A Republic of Blackboxes: Hijacking Users Devices for the Greater Good
After Edward Snowden revealed the extent of the National Security Agency's spying program, people worldwide suddenly realised the degree to which their computing devices were gathering personal information that could be accessed by anyone with both the means and the inclination. The games Blackbox and République play with our relationships with our mobile devices, the former by cheekily revealing the functions of the titular blackboxes we hold in our hands, and the latter by crafting a dystopian society in which the player's phone becomes a tool primarily due to its centrality to surveillance culture.
In this paper I consider the ways in which both Blackbox and République make use of the affordances of modern mobile devices to entertain and delight players while at the same time drawing attention to the ease with which malicious actors can exploit these same affordances to discover a worrying amount of information about the user. The tactics each game uses are notably different: Blackbox makes the user discover that it is secretly streaming an empty audio track without explicitly drawing a comparison to Facebook’s use of a similar tactic to spy on the user; République, by contrast, has the player make use of in-game cellphones, webcams, and Xbox consoles to spy on the game’s protagonist, drawing a direct comparison to the CIA’s use of the same devices.
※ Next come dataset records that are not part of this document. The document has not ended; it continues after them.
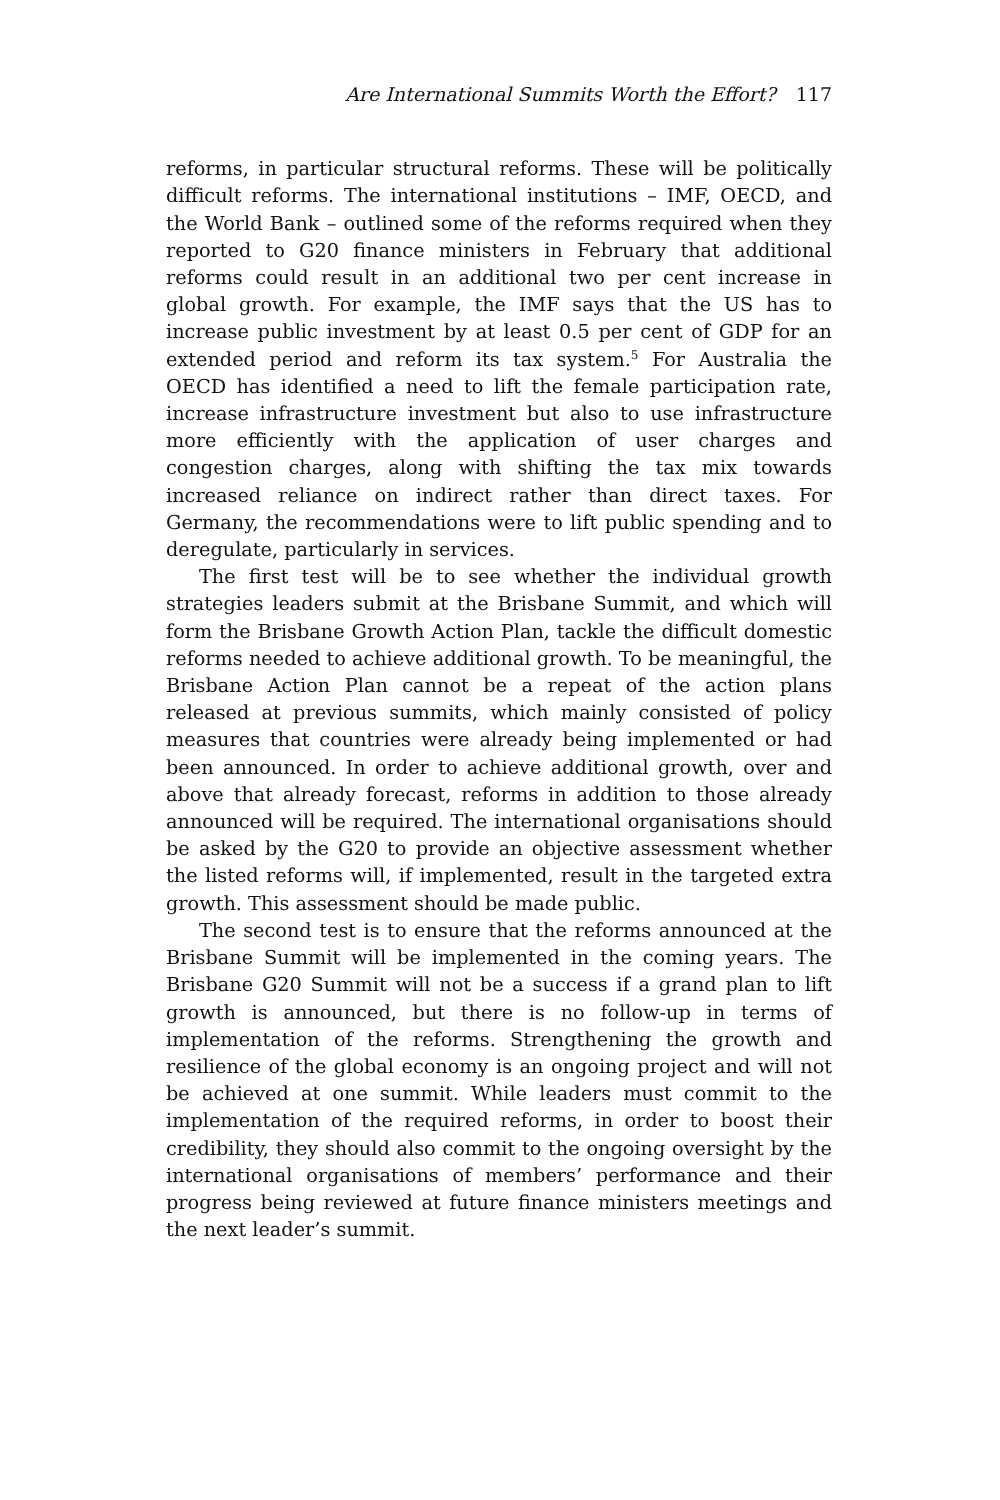Are International Summits Worth the Effort? 117
reforms, in particular structural reforms. These will be politically difficult reforms. The international institutions – IMF, OECD, and the World Bank – outlined some of the reforms required when they reported to G20 finance ministers in February that additional reforms could result in an additional two per cent increase in global growth. For example, the IMF says that the US has to increase public investment by at least 0.5 per cent of GDP for an extended period and reform its tax system.<sup>5</sup> For Australia the OECD has identified a need to lift the female participation rate, increase infrastructure investment but also to use infrastructure more efficiently with the application of user charges and congestion charges, along with shifting the tax mix towards increased reliance on indirect rather than direct taxes. For Germany, the recommendations were to lift public spending and to deregulate, particularly in services.
The first test will be to see whether the individual growth strategies leaders submit at the Brisbane Summit, and which will form the Brisbane Growth Action Plan, tackle the difficult domestic reforms needed to achieve additional growth. To be meaningful, the Brisbane Action Plan cannot be a repeat of the action plans released at previous summits, which mainly consisted of policy measures that countries were already being implemented or had been announced. In order to achieve additional growth, over and above that already forecast, reforms in addition to those already announced will be required. The international organisations should be asked by the G20 to provide an objective assessment whether the listed reforms will, if implemented, result in the targeted extra growth. This assessment should be made public.
The second test is to ensure that the reforms announced at the Brisbane Summit will be implemented in the coming years. The Brisbane G20 Summit will not be a success if a grand plan to lift growth is announced, but there is no follow-up in terms of implementation of the reforms. Strengthening the growth and resilience of the global economy is an ongoing project and will not be achieved at one summit. While leaders must commit to the implementation of the required reforms, in order to boost their credibility, they should also commit to the ongoing oversight by the international organisations of members’ performance and their progress being reviewed at future finance ministers meetings and the next leader’s summit.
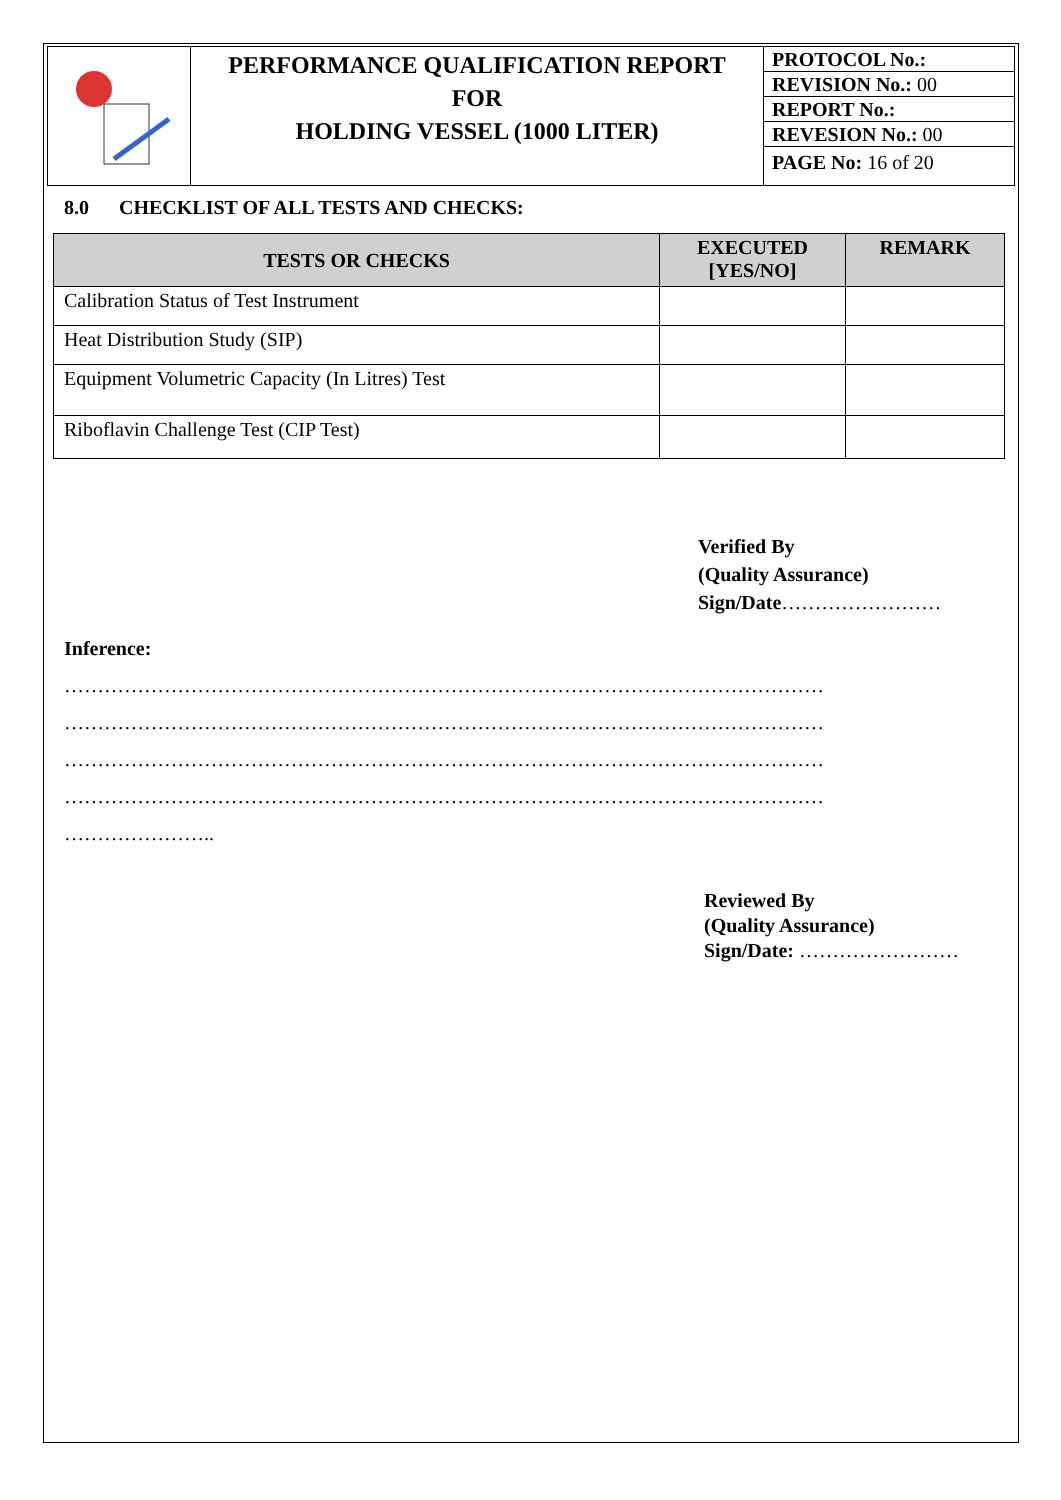| | PERFORMANCE QUALIFICATION REPORT FOR HOLDING VESSEL (1000 LITER) | PROTOCOL No.: REVISION No.: 00 REPORT No.: REVESION No.: 00 PAGE No: 16 of 20 |
8.0 CHECKLIST OF ALL TESTS AND CHECKS:
| TESTS OR CHECKS | EXECUTED [YES/NO] | REMARK |
| --- | --- | --- |
| Calibration Status of Test Instrument | | |
| Heat Distribution Study (SIP) | | |
| Equipment Volumetric Capacity (In Litres) Test | | |
| Riboflavin Challenge Test (CIP Test) | | |
Verified By
(Quality Assurance)
Sign/Date……………………
Inference:
……………………………………………………………………………………………………
……………………………………………………………………………………………………
……………………………………………………………………………………………………
……………………………………………………………………………………………………
…………………..
Reviewed By
(Quality Assurance)
Sign/Date: ……………………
Despite these differences, however, each game makes use of the affordances of the platform to insert a crowbar into the gap between the user’s expectations and the technological reality of our devices. As I will demonstrate, the use of a player’s device to exploit hidden functionality within a ludic framework is a powerful illustration of the vulnerability of users to bad-faith actors, a vulnerability that works of electronic literature are uniquely positioned to communicate.